Le 21 novembre, nous arrivions enfin à Tours à huit heures du matin, et
nous nous présentions immédiatement chez M. Gambetta. M. Fernique,
qui avait pu gagner Tours avant nous, y fut mandé aussitôt. Nous fîmes
prendre connaissance de notre traité du 10 novembre, avec M. Rampont,
directeur général des postes, signé par M. Picard, ministre des finances.
La délégation sur les avis de M. Barreswil, l'éminent chimiste, avait eu
aussi l'idée de réduire les dépêches photographiquement par les
procédés ordinaires. Dans cette vue la délégation avait décrété le 4
novembre l'organisation d'un service analogue.
M. Blaise, photographe à Tours, avait commencé ce travail, mais sur
papier. Il reproduisait deux pages d'imprimerie sur chaque côté de la
feuille. La finesse du texte était limitée par le grain et la pâte du papier.
Ce service commencé à Tours par la délégation ne donnait pas toute
satisfaction, puisque du 26 octobre au 12 novembre, jour de mon départ,
Paris n'avait reçu aucun message par pigeon.
Mis en demeure par M. Stéenackers, directeur des télégraphes et des
postes de la délégation, de fournir un spécimen de ma
photomicroscopie sur pellicule, l'exemplaire que je produisis fut trouvé
tout à fait satisfaisant et la photographie sur papier fut abandonnée pour
les dépêches. Ma pellicule, outre son extrême légèreté, présentait
l'immense avantage de ne poser en moyenne que deux secondes, tandis
que le papier nécessitait plus de deux heures, vu la mauvaise saison; de
plus, sa transparence donnait un excellent résultat à l'agrandissement
qui se faisait à Paris au moyen de la lumière électrique.

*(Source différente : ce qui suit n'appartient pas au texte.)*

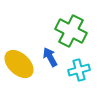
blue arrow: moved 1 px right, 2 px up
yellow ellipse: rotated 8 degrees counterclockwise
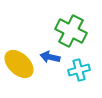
blue arrow: rotated 48 degrees counterclockwise
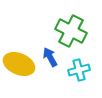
blue arrow: rotated 48 degrees clockwise
yellow ellipse: rotated 20 degrees counterclockwise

Aidé par mes collaborateurs j'organisai immédiatement le travail de la
reproduction des dépêches officielles et privées, qui devait être si utile
à la défense nationale et aux familles. A partir de ce moment, je fus
seul à les exécuter sous le contrôle éclairé de M. de Lafollye, inspecteur
des télégraphes, chargé par la délégation du service des dépêches par
pigeons voyageurs. Sur ses avis le travail originaire fut modifié, et le
résultat, eu égard au peu de matériel que nous avions pu sauver, fut une
production plus rapide et plus économique.
Les journaux ayant fait connaître que les Prussiens s'étaient emparés
d'une grande partie de mon matériel, je me fais plaisir de dire ici que M.

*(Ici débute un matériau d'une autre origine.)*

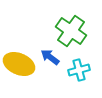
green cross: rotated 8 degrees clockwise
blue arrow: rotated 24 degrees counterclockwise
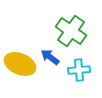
yellow ellipse: moved 1 px right
cyan cross: rotated 10 degrees clockwise
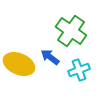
yellow ellipse: moved 1 px left
cyan cross: rotated 15 degrees counterclockwise
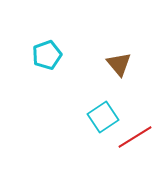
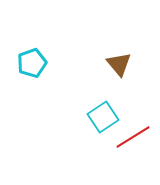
cyan pentagon: moved 15 px left, 8 px down
red line: moved 2 px left
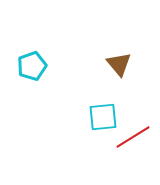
cyan pentagon: moved 3 px down
cyan square: rotated 28 degrees clockwise
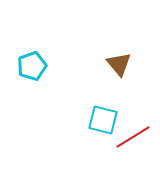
cyan square: moved 3 px down; rotated 20 degrees clockwise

Delezenne, et M. Dreux, agent de change à Bordeaux, tous deux
amateurs distingués de photographie, offrirent avec empressement à
l'administration des appareils semblables à ceux que je possédais, et ils
furent mis à ma disposition.
Le stock des dépêches fut promptement écoulé. Je suis heureux de
pouvoir affirmer qu'activement secondé par mes collaborateurs, aucun
retard ne s'est produit dans mon travail; mais le déplacement de la
délégation et surtout le froid intense qui paralysait les pigeons ont créé
de sérieuses difficultés.
Lorsque rien n'entravait le vol de ces intéressants messagers, la rapidité
de la correspondance était vraiment merveilleuse. Je puis pour ma part
en citer un exemple.
Manquant de certains produits chimiques, notamment de coton
azotique que je ne pouvais me procurer à Bordeaux, je les demandai par
dépêche-pigeon le 18 janvier à MM. Poullenc et Wittmann, à Paris, en
les priant de me les expédier par le premier ballon partant. Le 24
janvier les produits étaient rendus à mes ateliers à Bordeaux. Le pigeon
n'avait mis que douze heures pour franchir l'espace de Poitiers à Paris.
La télégraphie ordinaire et le chemin de fer n'eussent pas fait mieux.
Les dépêches officielles ont été exécutées avec une rapidité surprenante.